C++ vs Java: Which One Should You Pick?
Posted on May 30th, 2019
Ask any developer and they'd tell you that your choice of programming language can make or break your development project. So while options are abundant out there to choose from, development teams find themselves stuck between two highly popular programming languages - Java and C++. Also, while both of them are object-oriented programming languages, there are nonetheless many factors that differentiate the two.
For starters, C++, an expansion of the C language, and Java have distinctive aims when it comes to design. Also, while C++ was brought in for system and app development, Java was initially aimed to serve as an interpreter for printing systems that eventually supported network computing. You get where we are going this. So, let's delve into details of the critical differences between them to see if one of them is decidedly better than the other.
Thread support: Java offers built-in support for threads; it gets a thread class that can be then inherited to build a new thread overriding the run method. On the other hand, C++ lacks any inherent support for threads and developers have to make use of third-party libraries in this context.
- Documentation comment: When it comes to documentation comments, C++ does not offer any support for it. Thought, Java provides built-in support for documentation. What this means is that Java source files are capable of containing their documentation. It, in turn, is read by a different tool, which is typically Java doc, and then reformatted into HTML. How does it help developers, you ask? Well, this Java functionality allows them to ensure that all the documentation is maintained easily.
- Runtime error detection: Another crucial point of discussion, when it comes to choosing between C++ and Java, is the responsibility for runtime error detection. Who is responsible for it? Well, in C++ it is the developer's job. However, in Java, the system is responsible for detecting runtime errors.
- Libraries: Any developer worth his salt understands and appreciates libraries as well as the role they play in programming. So in this context, C++ comes with a relatively lower level of functionalities. Whereas Java tends to a broad range of possibilities with its provision of a wide variety of classes for several high-level and crucial services.
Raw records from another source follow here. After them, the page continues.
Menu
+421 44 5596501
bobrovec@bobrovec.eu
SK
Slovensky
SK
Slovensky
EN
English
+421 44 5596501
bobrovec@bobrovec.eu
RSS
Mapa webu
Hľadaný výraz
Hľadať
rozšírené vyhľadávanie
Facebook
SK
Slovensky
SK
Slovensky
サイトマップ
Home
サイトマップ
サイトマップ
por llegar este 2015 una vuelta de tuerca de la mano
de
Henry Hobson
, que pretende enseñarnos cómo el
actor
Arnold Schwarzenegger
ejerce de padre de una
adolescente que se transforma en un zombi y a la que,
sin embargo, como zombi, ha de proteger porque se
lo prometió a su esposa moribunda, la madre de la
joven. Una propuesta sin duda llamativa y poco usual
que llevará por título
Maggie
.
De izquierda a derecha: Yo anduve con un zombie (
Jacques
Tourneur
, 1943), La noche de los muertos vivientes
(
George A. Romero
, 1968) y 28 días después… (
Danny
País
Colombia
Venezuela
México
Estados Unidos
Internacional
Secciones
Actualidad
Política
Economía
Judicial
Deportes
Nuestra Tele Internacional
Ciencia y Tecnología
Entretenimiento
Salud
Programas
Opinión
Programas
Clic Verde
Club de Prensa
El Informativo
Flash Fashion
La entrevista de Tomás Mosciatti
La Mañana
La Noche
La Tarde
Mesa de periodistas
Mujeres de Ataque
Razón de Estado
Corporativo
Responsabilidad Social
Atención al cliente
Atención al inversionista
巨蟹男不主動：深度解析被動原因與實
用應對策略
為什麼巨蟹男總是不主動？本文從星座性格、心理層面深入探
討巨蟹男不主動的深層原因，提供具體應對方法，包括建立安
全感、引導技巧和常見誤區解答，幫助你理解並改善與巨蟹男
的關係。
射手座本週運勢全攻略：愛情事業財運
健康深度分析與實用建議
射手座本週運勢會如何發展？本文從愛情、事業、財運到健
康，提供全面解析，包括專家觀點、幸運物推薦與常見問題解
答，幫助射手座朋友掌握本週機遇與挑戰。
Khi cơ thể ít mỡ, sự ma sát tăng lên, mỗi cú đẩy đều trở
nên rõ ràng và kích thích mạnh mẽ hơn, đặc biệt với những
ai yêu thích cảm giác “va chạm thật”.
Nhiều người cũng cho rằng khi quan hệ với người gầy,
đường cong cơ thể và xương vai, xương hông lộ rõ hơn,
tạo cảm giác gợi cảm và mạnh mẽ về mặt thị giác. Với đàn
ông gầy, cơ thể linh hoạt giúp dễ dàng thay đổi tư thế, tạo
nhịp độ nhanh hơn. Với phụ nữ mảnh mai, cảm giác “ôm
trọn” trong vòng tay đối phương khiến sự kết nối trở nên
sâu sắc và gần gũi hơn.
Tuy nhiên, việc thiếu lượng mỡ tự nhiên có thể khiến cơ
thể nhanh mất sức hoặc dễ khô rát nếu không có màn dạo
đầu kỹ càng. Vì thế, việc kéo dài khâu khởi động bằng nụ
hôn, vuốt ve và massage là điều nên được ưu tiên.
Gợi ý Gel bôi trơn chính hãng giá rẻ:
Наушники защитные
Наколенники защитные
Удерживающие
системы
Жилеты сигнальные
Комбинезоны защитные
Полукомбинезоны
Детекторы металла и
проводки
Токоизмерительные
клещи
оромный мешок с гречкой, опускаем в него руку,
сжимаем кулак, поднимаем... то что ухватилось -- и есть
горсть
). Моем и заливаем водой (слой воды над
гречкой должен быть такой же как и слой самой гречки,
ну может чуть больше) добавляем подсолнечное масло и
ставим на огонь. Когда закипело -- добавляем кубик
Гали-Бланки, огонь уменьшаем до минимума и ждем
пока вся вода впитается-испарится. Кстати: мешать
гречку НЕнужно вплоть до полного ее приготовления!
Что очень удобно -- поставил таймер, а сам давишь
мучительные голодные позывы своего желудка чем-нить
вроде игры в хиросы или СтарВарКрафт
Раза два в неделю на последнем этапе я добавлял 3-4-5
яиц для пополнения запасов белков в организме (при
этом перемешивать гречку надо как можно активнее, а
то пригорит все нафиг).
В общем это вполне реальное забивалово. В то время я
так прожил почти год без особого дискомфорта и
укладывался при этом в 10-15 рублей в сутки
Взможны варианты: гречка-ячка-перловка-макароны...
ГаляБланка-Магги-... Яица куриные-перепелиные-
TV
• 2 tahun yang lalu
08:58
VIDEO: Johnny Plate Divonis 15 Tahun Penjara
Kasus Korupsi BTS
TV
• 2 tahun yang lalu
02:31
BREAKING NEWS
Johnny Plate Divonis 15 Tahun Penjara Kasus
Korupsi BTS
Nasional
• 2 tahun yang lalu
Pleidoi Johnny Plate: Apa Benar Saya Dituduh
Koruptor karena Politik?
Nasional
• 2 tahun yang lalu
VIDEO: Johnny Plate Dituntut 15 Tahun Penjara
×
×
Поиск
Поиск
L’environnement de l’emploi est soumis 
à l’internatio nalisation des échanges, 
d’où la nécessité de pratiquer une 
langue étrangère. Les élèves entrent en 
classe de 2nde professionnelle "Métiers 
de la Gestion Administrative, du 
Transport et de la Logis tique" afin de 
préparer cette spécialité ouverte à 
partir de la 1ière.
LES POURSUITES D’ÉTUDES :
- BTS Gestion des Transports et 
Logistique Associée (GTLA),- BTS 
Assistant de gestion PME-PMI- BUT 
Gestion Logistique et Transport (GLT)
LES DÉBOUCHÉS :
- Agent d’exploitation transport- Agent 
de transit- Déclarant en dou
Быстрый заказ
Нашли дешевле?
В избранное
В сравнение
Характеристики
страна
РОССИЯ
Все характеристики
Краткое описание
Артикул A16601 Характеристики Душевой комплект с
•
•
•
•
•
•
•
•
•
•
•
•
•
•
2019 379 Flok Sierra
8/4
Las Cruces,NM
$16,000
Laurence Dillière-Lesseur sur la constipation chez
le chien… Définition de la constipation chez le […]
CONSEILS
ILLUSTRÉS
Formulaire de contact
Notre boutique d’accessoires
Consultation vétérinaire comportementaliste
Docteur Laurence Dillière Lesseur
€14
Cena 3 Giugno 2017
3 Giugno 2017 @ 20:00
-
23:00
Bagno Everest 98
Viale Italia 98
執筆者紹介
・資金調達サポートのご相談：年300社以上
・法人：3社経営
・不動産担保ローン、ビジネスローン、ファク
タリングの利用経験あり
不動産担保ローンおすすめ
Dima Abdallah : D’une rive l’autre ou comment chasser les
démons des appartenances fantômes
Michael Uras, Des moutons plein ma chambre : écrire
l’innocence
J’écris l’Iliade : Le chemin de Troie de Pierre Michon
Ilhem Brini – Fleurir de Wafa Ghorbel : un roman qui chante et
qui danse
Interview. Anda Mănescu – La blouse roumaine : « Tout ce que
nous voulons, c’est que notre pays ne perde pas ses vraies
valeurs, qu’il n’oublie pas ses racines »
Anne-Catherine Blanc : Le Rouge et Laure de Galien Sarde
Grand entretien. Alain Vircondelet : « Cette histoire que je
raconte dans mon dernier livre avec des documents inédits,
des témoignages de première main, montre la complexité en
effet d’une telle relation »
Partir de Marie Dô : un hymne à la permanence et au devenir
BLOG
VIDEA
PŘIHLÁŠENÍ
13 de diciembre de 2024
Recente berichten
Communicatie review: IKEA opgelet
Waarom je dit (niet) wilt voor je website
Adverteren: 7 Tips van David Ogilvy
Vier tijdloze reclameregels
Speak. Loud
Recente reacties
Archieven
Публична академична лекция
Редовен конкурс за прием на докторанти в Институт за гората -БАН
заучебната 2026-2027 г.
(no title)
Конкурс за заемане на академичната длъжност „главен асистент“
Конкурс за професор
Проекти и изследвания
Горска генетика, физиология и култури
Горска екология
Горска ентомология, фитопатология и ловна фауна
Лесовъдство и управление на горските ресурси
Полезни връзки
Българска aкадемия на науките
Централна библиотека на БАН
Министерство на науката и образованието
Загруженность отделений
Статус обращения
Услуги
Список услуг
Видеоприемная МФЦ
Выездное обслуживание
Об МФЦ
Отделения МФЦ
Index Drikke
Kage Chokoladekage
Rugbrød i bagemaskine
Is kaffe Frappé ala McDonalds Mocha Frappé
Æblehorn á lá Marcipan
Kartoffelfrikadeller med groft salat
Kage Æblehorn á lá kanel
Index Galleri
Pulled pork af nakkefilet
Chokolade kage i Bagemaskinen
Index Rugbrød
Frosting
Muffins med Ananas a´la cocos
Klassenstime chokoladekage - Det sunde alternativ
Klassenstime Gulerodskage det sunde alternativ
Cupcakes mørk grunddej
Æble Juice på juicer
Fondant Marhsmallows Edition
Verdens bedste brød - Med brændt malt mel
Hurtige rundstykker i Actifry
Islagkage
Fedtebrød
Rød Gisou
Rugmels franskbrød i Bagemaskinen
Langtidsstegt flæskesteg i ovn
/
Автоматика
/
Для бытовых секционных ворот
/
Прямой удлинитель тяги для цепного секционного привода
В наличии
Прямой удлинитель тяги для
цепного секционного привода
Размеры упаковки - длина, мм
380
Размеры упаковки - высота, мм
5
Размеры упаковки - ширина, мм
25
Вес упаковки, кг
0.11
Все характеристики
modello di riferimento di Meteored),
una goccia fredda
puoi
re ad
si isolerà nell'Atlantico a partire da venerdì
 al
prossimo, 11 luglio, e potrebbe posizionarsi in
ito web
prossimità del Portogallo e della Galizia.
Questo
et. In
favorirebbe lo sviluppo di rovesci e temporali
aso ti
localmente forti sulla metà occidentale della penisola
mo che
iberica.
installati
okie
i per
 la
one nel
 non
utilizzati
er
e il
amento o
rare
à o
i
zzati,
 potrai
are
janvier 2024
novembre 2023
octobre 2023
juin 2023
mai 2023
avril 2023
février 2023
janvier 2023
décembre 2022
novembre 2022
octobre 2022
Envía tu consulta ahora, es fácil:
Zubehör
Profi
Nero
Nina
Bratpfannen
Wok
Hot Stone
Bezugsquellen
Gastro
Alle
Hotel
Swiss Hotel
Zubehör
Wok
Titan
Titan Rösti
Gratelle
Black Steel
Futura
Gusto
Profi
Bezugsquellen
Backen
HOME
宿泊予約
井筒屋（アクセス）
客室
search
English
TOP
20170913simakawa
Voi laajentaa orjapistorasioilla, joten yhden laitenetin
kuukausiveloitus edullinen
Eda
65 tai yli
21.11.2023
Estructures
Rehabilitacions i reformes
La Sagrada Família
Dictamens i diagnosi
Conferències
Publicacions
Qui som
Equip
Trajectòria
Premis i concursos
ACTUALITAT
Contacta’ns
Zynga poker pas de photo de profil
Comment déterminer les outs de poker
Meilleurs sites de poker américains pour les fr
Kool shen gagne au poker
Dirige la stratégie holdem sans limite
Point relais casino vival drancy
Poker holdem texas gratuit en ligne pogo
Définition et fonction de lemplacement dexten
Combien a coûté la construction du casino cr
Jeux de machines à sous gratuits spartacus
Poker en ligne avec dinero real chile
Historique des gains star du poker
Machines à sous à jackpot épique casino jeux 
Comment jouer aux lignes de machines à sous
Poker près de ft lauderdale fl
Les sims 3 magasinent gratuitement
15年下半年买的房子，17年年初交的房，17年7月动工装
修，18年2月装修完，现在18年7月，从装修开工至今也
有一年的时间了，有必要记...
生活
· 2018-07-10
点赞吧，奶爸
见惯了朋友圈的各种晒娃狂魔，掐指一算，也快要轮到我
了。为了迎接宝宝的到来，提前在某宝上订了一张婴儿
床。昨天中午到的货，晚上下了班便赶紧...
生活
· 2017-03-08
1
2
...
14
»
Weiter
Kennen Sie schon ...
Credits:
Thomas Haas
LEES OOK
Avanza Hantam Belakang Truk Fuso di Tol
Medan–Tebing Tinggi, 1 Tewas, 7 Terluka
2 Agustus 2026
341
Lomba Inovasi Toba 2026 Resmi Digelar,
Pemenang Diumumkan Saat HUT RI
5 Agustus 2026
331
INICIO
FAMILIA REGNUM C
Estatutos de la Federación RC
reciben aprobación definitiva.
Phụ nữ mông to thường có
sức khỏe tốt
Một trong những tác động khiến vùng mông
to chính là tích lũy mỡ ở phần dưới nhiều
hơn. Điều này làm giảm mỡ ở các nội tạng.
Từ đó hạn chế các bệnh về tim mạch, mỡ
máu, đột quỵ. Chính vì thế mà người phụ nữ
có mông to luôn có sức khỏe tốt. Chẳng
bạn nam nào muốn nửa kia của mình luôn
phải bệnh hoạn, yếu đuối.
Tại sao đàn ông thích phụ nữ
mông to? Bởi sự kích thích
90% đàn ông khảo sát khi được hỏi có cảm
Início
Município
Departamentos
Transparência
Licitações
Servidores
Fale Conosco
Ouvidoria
- Portability: Yet another vital factor in the decision between the two programming languages is their portability. C++ is a platform-dependent language since the source code is required to be recompiled for every different platform. Contrastingly, Java makes use of the concept of bytecode, which, by the way, is independent of the platform. So, when it comes to development projects and their compatibility with different platforms? It suggests that Java code can be utilized with the platform-specific JVM.